What to work on: Reproduce every line of the listing below, leaving each one unchanged.

Data listing:
####################

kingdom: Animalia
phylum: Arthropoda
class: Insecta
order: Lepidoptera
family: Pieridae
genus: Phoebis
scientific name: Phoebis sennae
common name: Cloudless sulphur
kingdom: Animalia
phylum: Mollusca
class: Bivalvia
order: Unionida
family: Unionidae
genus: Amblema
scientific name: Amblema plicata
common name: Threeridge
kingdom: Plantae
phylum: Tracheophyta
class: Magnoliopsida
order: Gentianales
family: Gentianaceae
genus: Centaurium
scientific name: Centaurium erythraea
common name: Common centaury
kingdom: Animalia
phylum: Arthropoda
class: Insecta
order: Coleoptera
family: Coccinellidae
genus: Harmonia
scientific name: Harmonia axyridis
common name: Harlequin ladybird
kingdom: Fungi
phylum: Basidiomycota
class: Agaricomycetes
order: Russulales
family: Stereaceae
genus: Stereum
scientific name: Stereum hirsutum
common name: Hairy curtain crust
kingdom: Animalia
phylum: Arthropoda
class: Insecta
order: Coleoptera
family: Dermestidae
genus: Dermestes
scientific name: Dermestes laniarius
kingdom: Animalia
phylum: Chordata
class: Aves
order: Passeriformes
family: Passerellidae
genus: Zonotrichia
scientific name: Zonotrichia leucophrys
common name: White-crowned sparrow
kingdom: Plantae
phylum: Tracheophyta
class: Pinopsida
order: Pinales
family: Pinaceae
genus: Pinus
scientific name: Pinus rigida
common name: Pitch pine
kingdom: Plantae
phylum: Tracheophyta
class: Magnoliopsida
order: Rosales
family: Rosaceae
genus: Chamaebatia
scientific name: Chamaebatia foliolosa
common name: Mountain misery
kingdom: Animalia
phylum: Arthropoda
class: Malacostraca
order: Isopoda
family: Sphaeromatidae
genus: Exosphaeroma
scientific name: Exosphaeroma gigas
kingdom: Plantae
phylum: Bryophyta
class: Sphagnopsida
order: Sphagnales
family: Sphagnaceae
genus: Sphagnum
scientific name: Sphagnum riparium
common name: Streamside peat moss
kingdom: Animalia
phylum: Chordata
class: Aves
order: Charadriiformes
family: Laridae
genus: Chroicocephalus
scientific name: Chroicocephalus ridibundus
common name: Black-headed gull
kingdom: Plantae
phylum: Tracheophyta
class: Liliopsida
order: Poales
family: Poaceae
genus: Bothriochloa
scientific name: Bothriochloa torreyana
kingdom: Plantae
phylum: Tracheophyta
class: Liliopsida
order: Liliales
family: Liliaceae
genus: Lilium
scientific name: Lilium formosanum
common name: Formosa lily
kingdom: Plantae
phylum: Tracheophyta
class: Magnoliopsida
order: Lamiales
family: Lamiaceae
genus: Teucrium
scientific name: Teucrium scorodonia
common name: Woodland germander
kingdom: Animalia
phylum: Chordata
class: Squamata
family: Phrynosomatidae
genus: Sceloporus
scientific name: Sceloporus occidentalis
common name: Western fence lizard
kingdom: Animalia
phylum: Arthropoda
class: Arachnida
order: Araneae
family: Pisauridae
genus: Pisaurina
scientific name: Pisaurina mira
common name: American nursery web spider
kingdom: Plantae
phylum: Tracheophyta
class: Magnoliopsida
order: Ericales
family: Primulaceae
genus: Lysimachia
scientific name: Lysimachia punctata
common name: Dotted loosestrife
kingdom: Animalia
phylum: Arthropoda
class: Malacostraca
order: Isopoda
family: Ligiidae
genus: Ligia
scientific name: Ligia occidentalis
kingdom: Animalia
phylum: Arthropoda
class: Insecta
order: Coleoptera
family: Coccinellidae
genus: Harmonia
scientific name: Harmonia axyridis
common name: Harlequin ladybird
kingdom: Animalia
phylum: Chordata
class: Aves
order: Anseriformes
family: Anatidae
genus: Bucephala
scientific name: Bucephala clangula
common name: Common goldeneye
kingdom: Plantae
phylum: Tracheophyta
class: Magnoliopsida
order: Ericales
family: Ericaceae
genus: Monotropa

####################

Result of this exercise:
kingdom: Animalia
phylum: Arthropoda
class: Insecta
order: Lepidoptera
family: Pieridae
genus: Phoebis
scientific name: Phoebis sennae
common name: Cloudless sulphur
kingdom: Animalia
phylum: Mollusca
class: Bivalvia
order: Unionida
family: Unionidae
genus: Amblema
scientific name: Amblema plicata
common name: Threeridge
kingdom: Plantae
phylum: Tracheophyta
class: Magnoliopsida
order: Gentianales
family: Gentianaceae
genus: Centaurium
scientific name: Centaurium erythraea
common name: Common centaury
kingdom: Animalia
phylum: Arthropoda
class: Insecta
order: Coleoptera
family: Coccinellidae
genus: Harmonia
scientific name: Harmonia axyridis
common name: Harlequin ladybird
kingdom: Fungi
phylum: Basidiomycota
class: Agaricomycetes
order: Russulales
family: Stereaceae
genus: Stereum
scientific name: Stereum hirsutum
common name: Hairy curtain crust
kingdom: Animalia
phylum: Arthropoda
class: Insecta
order: Coleoptera
family: Dermestidae
genus: Dermestes
scientific name: Dermestes laniarius
kingdom: Animalia
phylum: Chordata
class: Aves
order: Passeriformes
family: Passerellidae
genus: Zonotrichia
scientific name: Zonotrichia leucophrys
common name: White-crowned sparrow
kingdom: Plantae
phylum: Tracheophyta
class: Pinopsida
order: Pinales
family: Pinaceae
genus: Pinus
scientific name: Pinus rigida
common name: Pitch pine
kingdom: Plantae
phylum: Tracheophyta
class: Magnoliopsida
order: Rosales
family: Rosaceae
genus: Chamaebatia
scientific name: Chamaebatia foliolosa
common name: Mountain misery
kingdom: Animalia
phylum: Arthropoda
class: Malacostraca
order: Isopoda
family: Sphaeromatidae
genus: Exosphaeroma
scientific name: Exosphaeroma gigas
kingdom: Plantae
phylum: Bryophyta
class: Sphagnopsida
order: Sphagnales
family: Sphagnaceae
genus: Sphagnum
scientific name: Sphagnum riparium
common name: Streamside peat moss
kingdom: Animalia
phylum: Chordata
class: Aves
order: Charadriiformes
family: Laridae
genus: Chroicocephalus
scientific name: Chroicocephalus ridibundus
common name: Black-headed gull
kingdom: Plantae
phylum: Tracheophyta
class: Liliopsida
order: Poales
family: Poaceae
genus: Bothriochloa
scientific name: Bothriochloa torreyana
kingdom: Plantae
phylum: Tracheophyta
class: Liliopsida
order: Liliales
family: Liliaceae
genus: Lilium
scientific name: Lilium formosanum
common name: Formosa lily
kingdom: Plantae
phylum: Tracheophyta
class: Magnoliopsida
order: Lamiales
family: Lamiaceae
genus: Teucrium
scientific name: Teucrium scorodonia
common name: Woodland germander
kingdom: Animalia
phylum: Chordata
class: Squamata
family: Phrynosomatidae
genus: Sceloporus
scientific name: Sceloporus occidentalis
common name: Western fence lizard
kingdom: Animalia
phylum: Arthropoda
class: Arachnida
order: Araneae
family: Pisauridae
genus: Pisaurina
scientific name: Pisaurina mira
common name: American nursery web spider
kingdom: Plantae
phylum: Tracheophyta
class: Magnoliopsida
order: Ericales
family: Primulaceae
genus: Lysimachia
scientific name: Lysimachia punctata
common name: Dotted loosestrife
kingdom: Animalia
phylum: Arthropoda
class: Malacostraca
order: Isopoda
family: Ligiidae
genus: Ligia
scientific name: Ligia occidentalis
kingdom: Animalia
phylum: Arthropoda
class: Insecta
order: Coleoptera
family: Coccinellidae
genus: Harmonia
scientific name: Harmonia axyridis
common name: Harlequin ladybird
kingdom: Animalia
phylum: Chordata
class: Aves
order: Anseriformes
family: Anatidae
genus: Bucephala
scientific name: Bucephala clangula
common name: Common goldeneye
kingdom: Plantae
phylum: Tracheophyta
class: Magnoliopsida
order: Ericales
family: Ericaceae
genus: Monotropa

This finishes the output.